What is being asked: Swap "pose line" for "extrinsics line" throughout the entries below, keeping every other part of the lines unchanged and omitting the pictures.

Entries from a data collection:
* * * * * * *
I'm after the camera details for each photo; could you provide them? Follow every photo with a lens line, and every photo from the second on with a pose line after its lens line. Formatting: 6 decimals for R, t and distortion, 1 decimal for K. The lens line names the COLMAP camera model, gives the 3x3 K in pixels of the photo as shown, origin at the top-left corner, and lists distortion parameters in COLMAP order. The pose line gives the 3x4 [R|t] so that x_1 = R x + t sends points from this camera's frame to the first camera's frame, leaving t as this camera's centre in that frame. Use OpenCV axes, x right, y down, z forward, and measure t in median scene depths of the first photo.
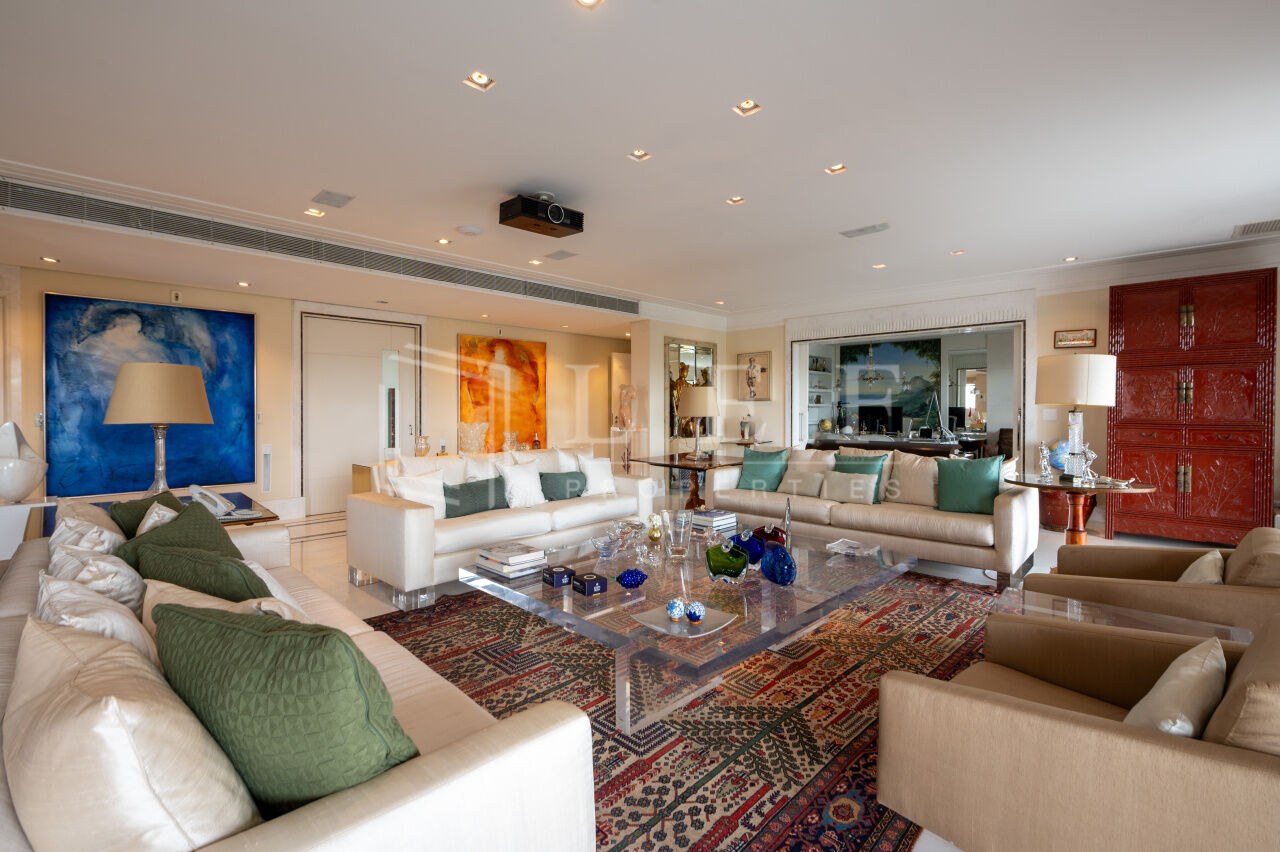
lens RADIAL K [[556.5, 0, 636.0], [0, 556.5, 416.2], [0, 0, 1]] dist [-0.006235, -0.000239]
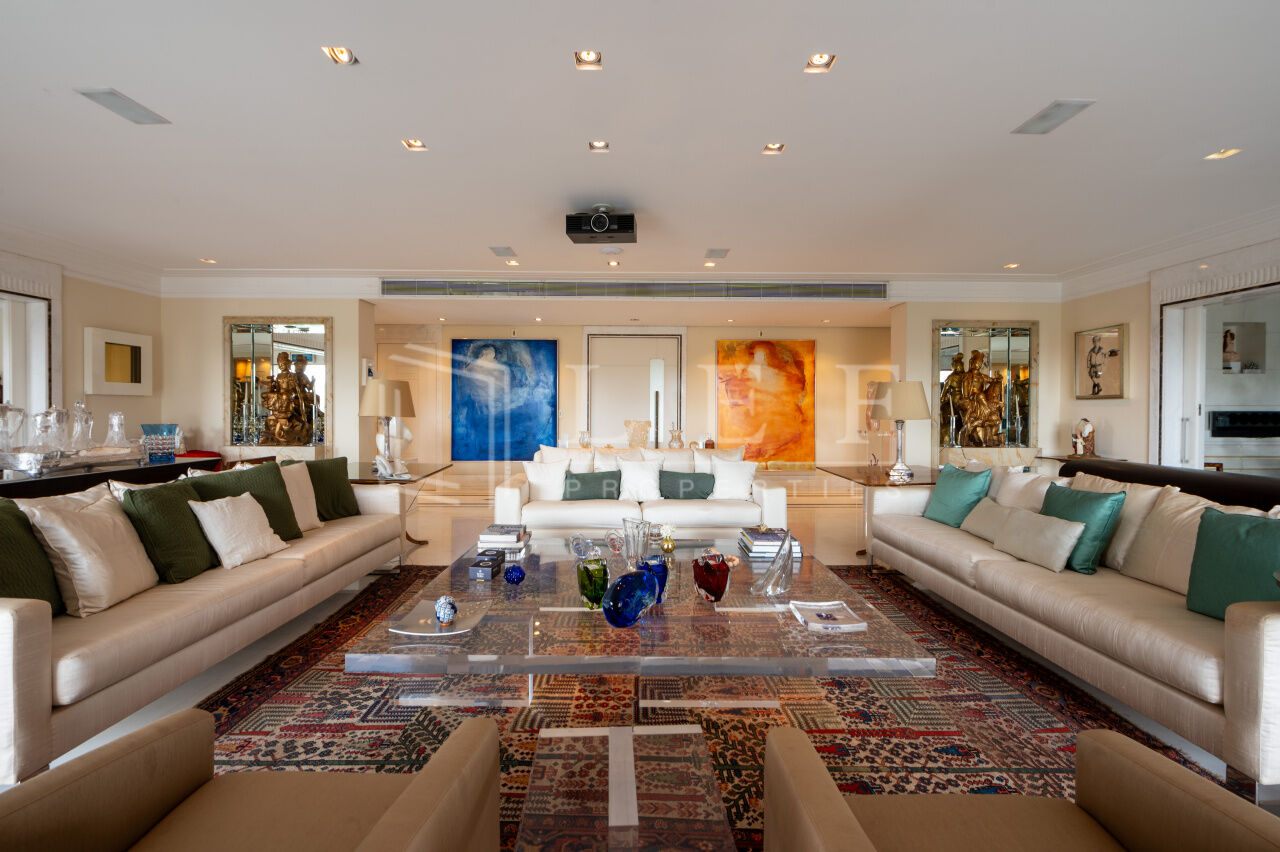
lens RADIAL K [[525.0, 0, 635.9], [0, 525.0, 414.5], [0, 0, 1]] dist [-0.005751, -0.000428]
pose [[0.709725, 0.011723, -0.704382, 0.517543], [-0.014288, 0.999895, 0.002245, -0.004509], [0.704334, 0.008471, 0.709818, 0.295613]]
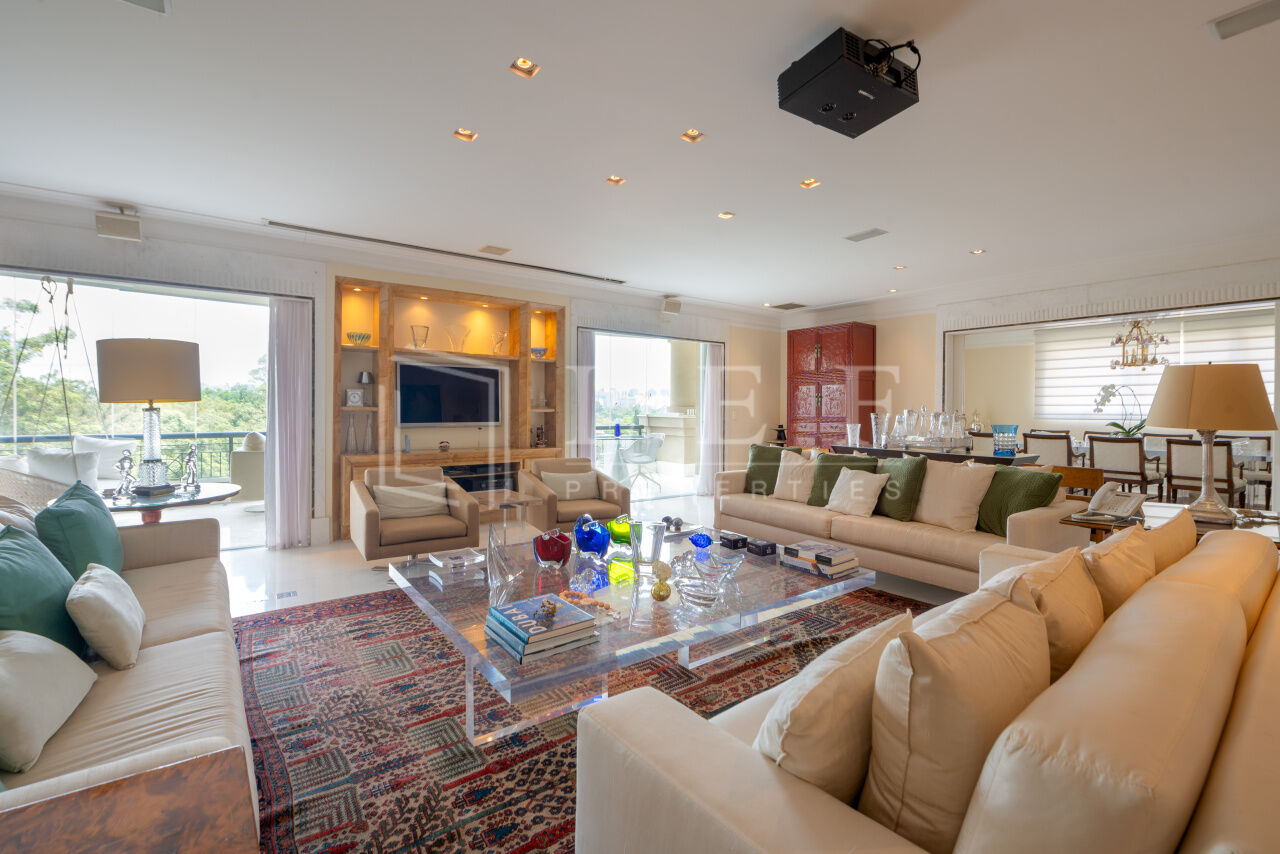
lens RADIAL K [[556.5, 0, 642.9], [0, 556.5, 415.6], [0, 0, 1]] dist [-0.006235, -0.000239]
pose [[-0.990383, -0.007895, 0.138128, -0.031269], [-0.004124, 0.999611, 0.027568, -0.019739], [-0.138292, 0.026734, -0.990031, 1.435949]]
* * * * * * *
Answer:
I'm after the camera details for each photo; could you provide them? Follow every photo with a lens line, and every photo from the second on with a extrinsics line after its lens line. Formatting: 6 decimals for R, t and distortion, 1 decimal for K. The lens line names the COLMAP camera model, gives the 3x3 K in pixels of the photo as shown, origin at the top-left corner, and lists distortion parameters in COLMAP order. The extrinsics line gives the 3x4 [R|t] so that x_1 = R x + t sends points from this camera's frame to the first camera's frame, leaving t as this camera's centre in that frame. Use OpenCV axes, x right, y down, z forward, and measure t in median scene depths of the first photo.
lens RADIAL K [[556.5, 0, 636.0], [0, 556.5, 416.2], [0, 0, 1]] dist [-0.006235, -0.000239]
lens RADIAL K [[525.0, 0, 635.9], [0, 525.0, 414.5], [0, 0, 1]] dist [-0.005751, -0.000428]
pose [[0.709725, 0.011723, -0.704382, 0.517543], [-0.014288, 0.999895, 0.002245, -0.004509], [0.704334, 0.008471, 0.709818, 0.295613]]
lens RADIAL K [[556.5, 0, 642.9], [0, 556.5, 415.6], [0, 0, 1]] dist [-0.006235, -0.000239]
pose [[-0.990383, -0.007895, 0.138128, -0.031269], [-0.004124, 0.999611, 0.027568, -0.019739], [-0.138292, 0.026734, -0.990031, 1.435949]]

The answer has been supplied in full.